▶ GIVEN EXERCISE
Repeat the following data line for line, with no changes.

(Data items)
++++++++++++++++++++

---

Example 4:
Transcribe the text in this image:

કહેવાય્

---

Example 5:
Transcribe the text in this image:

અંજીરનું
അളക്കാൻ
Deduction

++++++++++++++++++++

▶ WRITTEN RESPONSE
---

Example 4:
Transcribe the text in this image:

કહેવાય્

---

Example 5:
Transcribe the text in this image:

અંજીરનું
അളക്കാൻ
Deduction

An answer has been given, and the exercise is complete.